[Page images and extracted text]
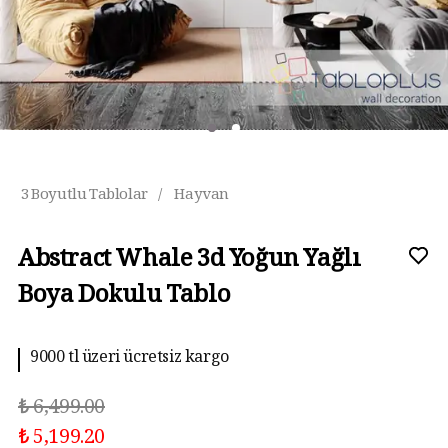
3 Boyutlu Tablolar
/
Hayvan
Abstract Whale 3d Yoğun Yağlı
Boya Dokulu Tablo
9000 tl üzeri ücretsiz kargo
₺ 6,499.00
₺ 5,199.20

BRIEF: Print all of the records shown above exactly, leaving out each picture.

OUTPUT FOR THIS EXERCISE:
3 Boyutlu Tablolar
/
Hayvan
Abstract Whale 3d Yoğun Yağlı
Boya Dokulu Tablo
9000 tl üzeri ücretsiz kargo
₺ 6,499.00
₺ 5,199.20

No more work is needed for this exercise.